IETab is a FF ad-on that allows you to temporarily use Internet Explorer for certain sites that only IE will work on. You can Google FF add ons to find it. However, maybe you don't need it since Steve added the new FF viewer. If FF is working for you now without it, I wouldn't add it. I'm going to disable it and try it without it. I have an old machine and FF add-ons can really bog it down.


----------



## bklopsy (Feb 5, 2010)

Good to know. Thanks


----------



## bklopsy (Feb 5, 2010)

I lost 1/2 tablespoon of gold powder to my crucible. I watched steve's video regarding preraration and I did that prior to first button. Surface looked shinny so I thought I was ok for second button. I tried to flake what I thought was gold but was black brittle ash: I presume fritterered borax

The crucible I used was from a cheap ebay set of four. I just ordered new ones from Steve. The Borax I used is Griffith by "Grobet USA." 

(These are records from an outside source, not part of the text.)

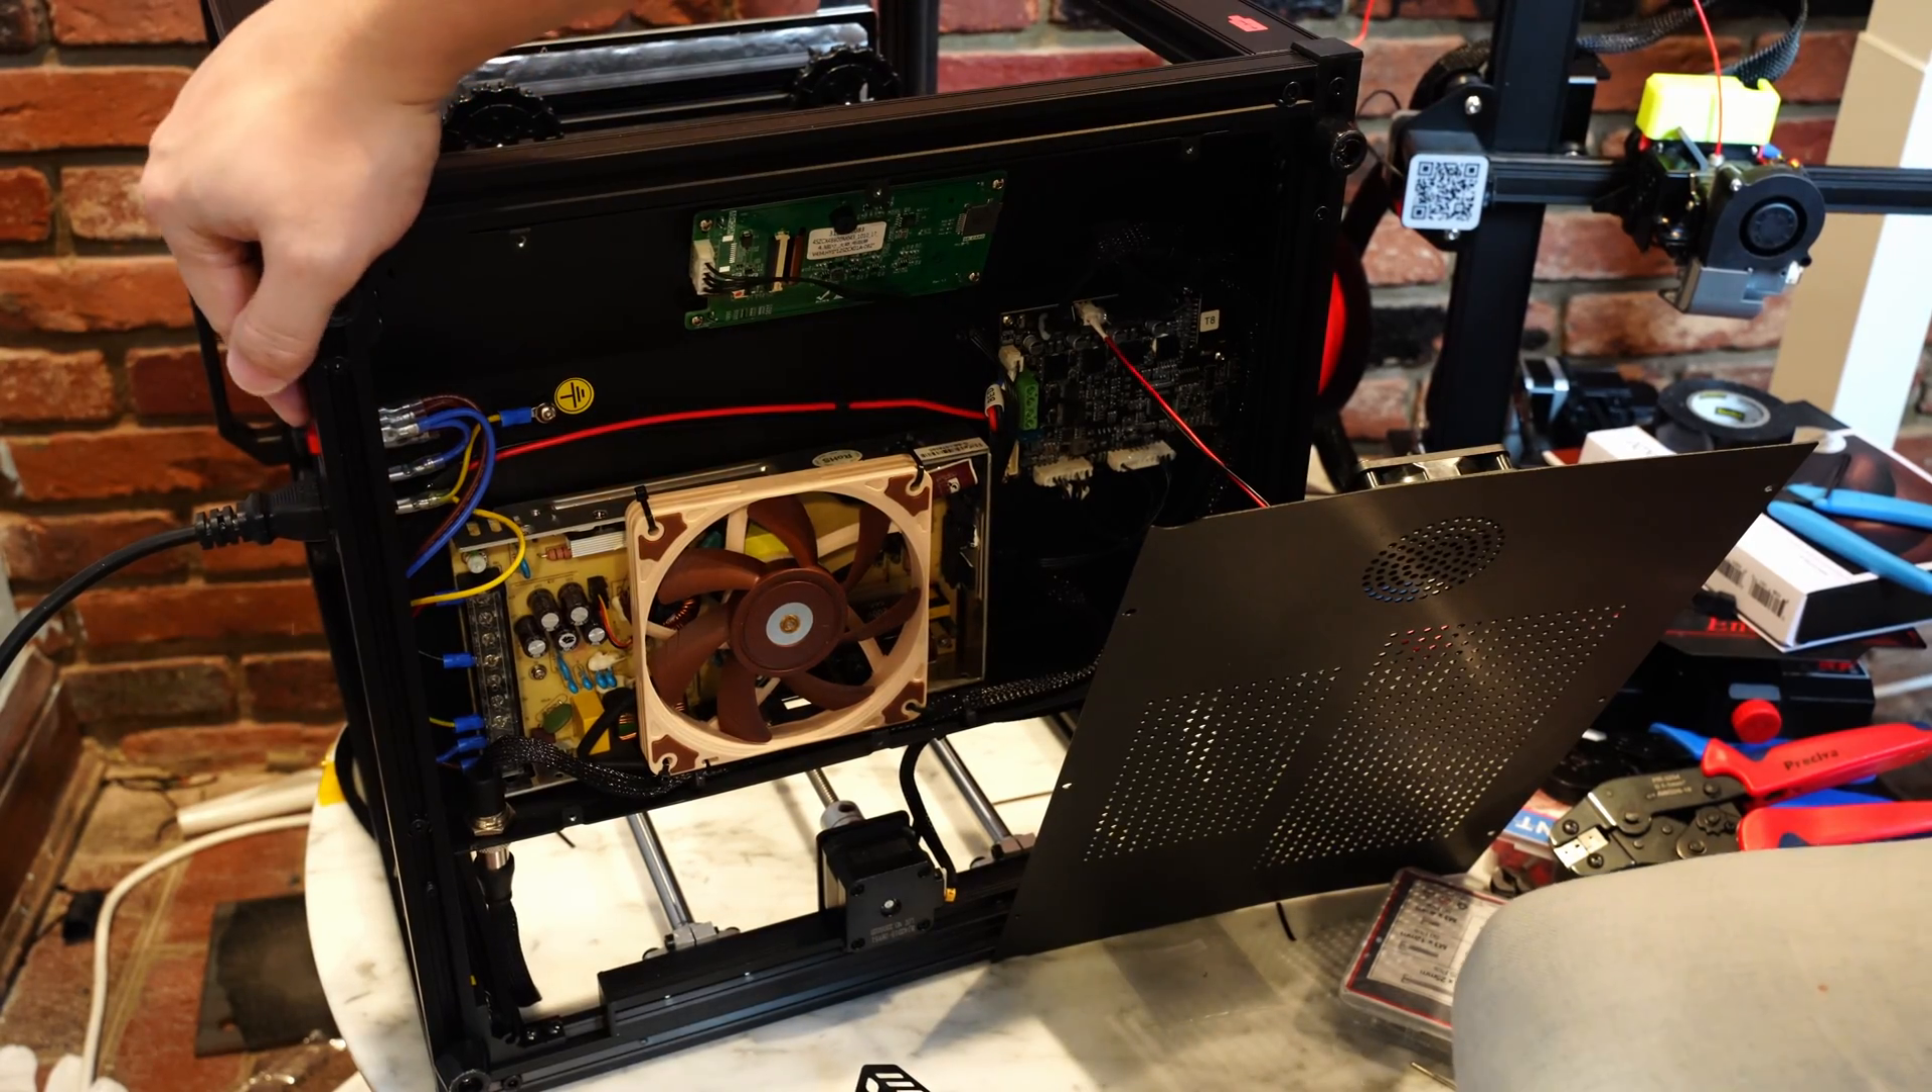All right, now that this fan is in place, everything should be perfect.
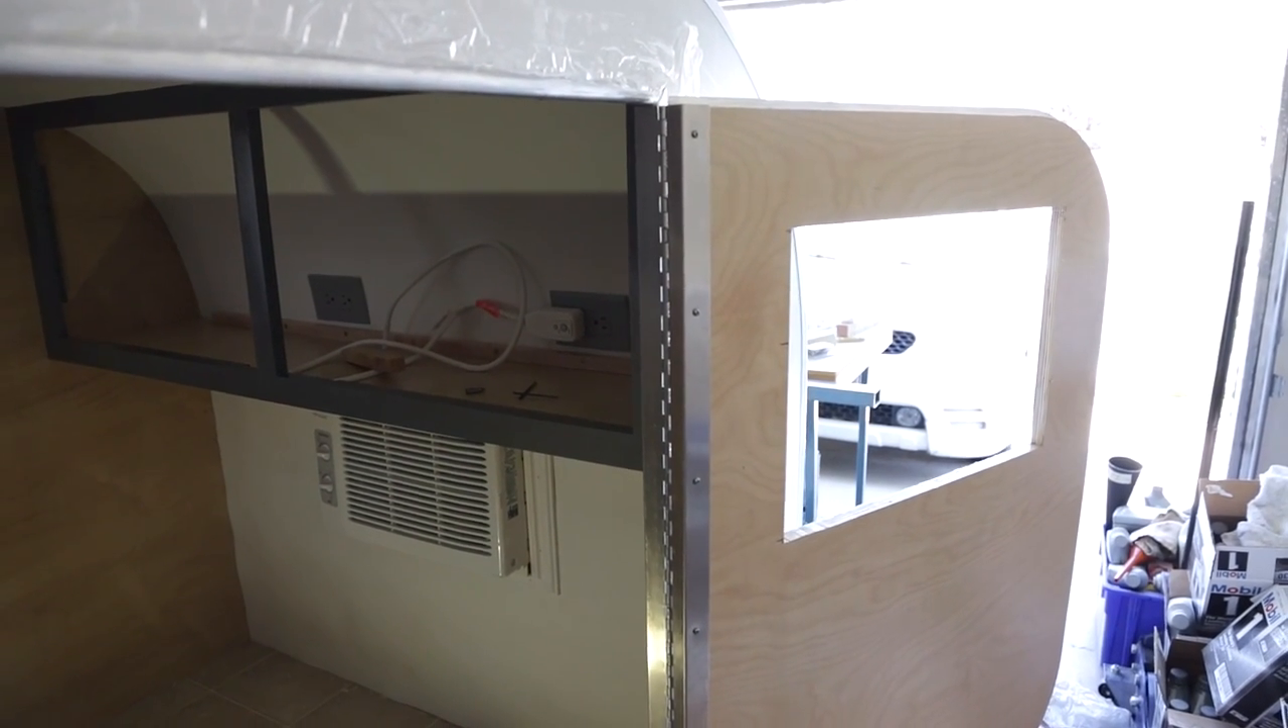And you can see we got the door on, that's our offset piano hinge.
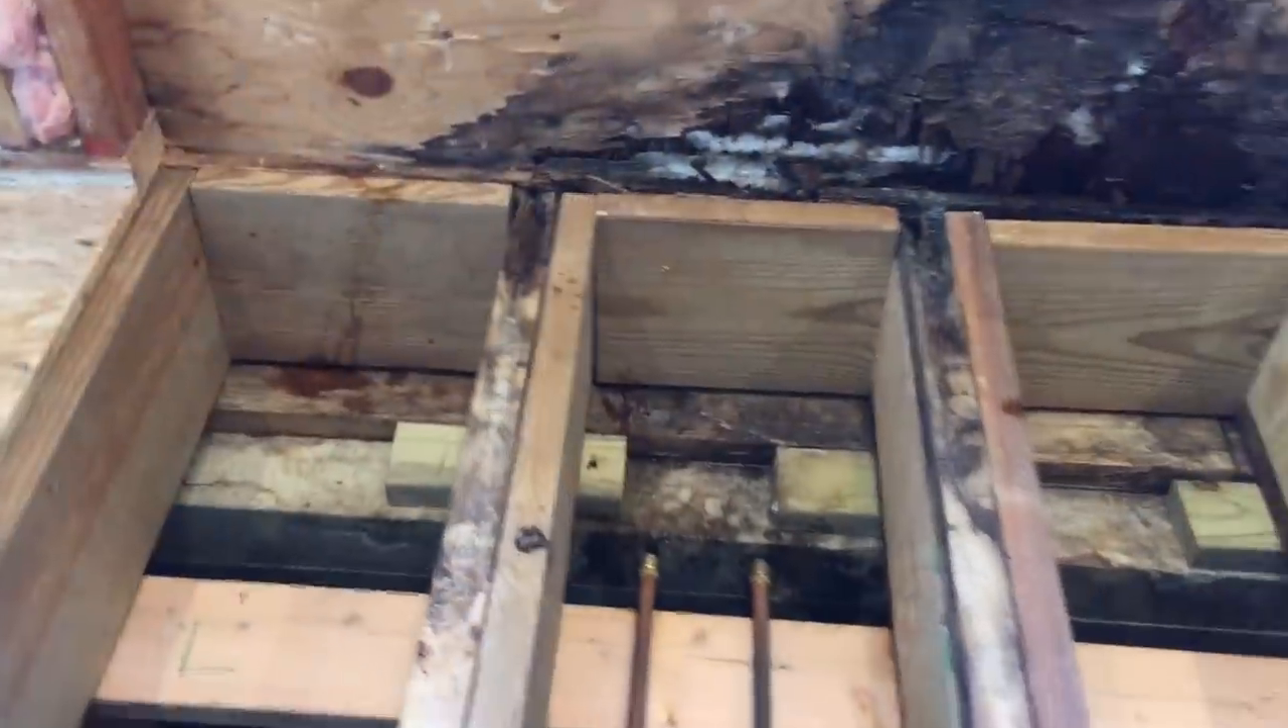Well this is where we're at. All the bed joists are reinforced and I'm ready to get some plywood on here.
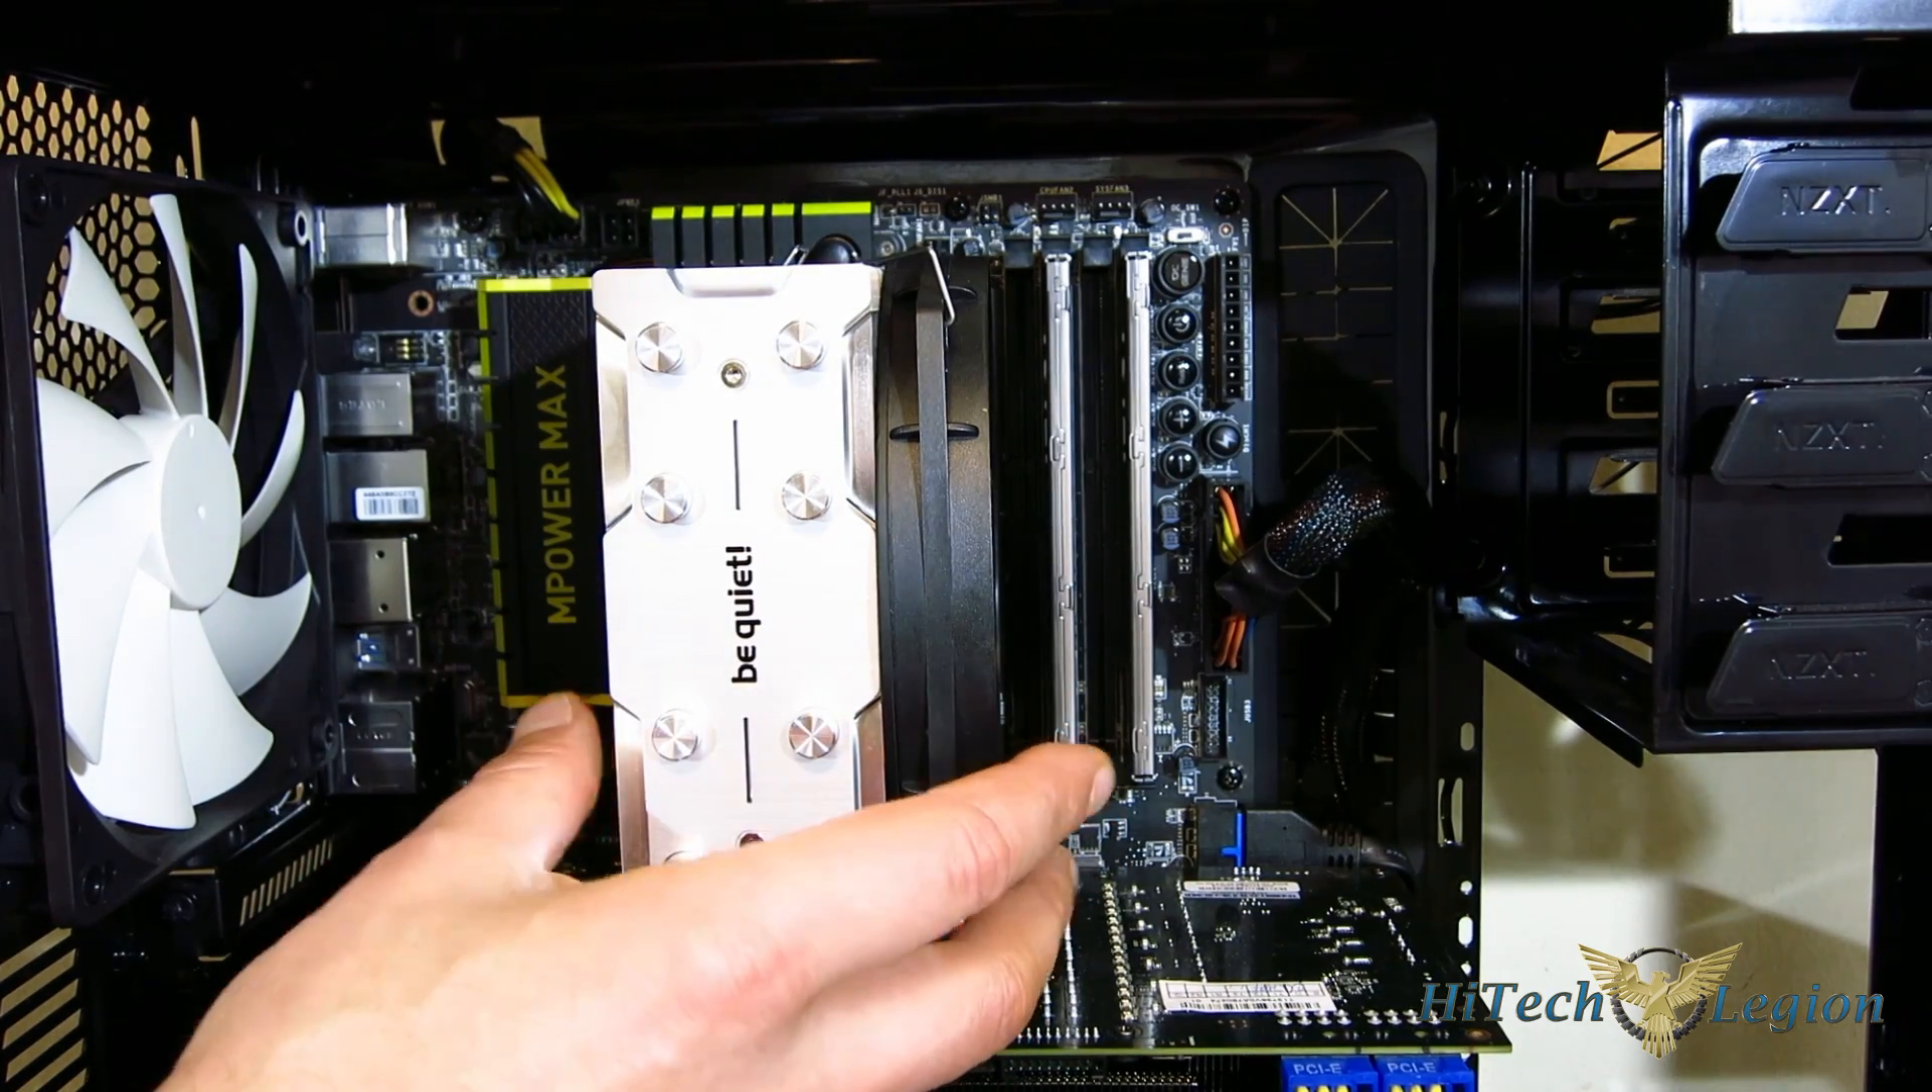All installed in the case, the Be Quiet Shadow Rock Slim, obviously, is a very, very nice looking cooler.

Can someone please educate me.


----------



## dick b (Feb 5, 2010)

First of all, you haven't lost your gold unless you threw the crucible away!
If you can, post a pic of it and of the box of borax you used, someone will help you get it back. Also tell us how you heated the powder and with what.
Patience!!!!!
dickb


----------



## Oz (Feb 5, 2010)

Bklopsy,

It would help if you explained what you did in detail. When you say you “lost a ½ teaspoon” it does not mean much, was it a powder from precipitate? Were you using a torch with a furnace like Steve sells or an open crucible/ melting dish, or an electric furnace. By lost to your crucible do you mean blown away or now the gold is part of the crucible/flux.

Here is a picture of one of my gold crucibles. It is a poor picture taken with my phone but it should show you well enough how a crucible should look if used for only fine gold with torch melting.


----------



## bklopsy (Feb 5, 2010)

I used an open crucible and torch: identical to that used in Steve's video. I will get pictures up as soon as I figure out new phone I just purchased.
Brooks


----------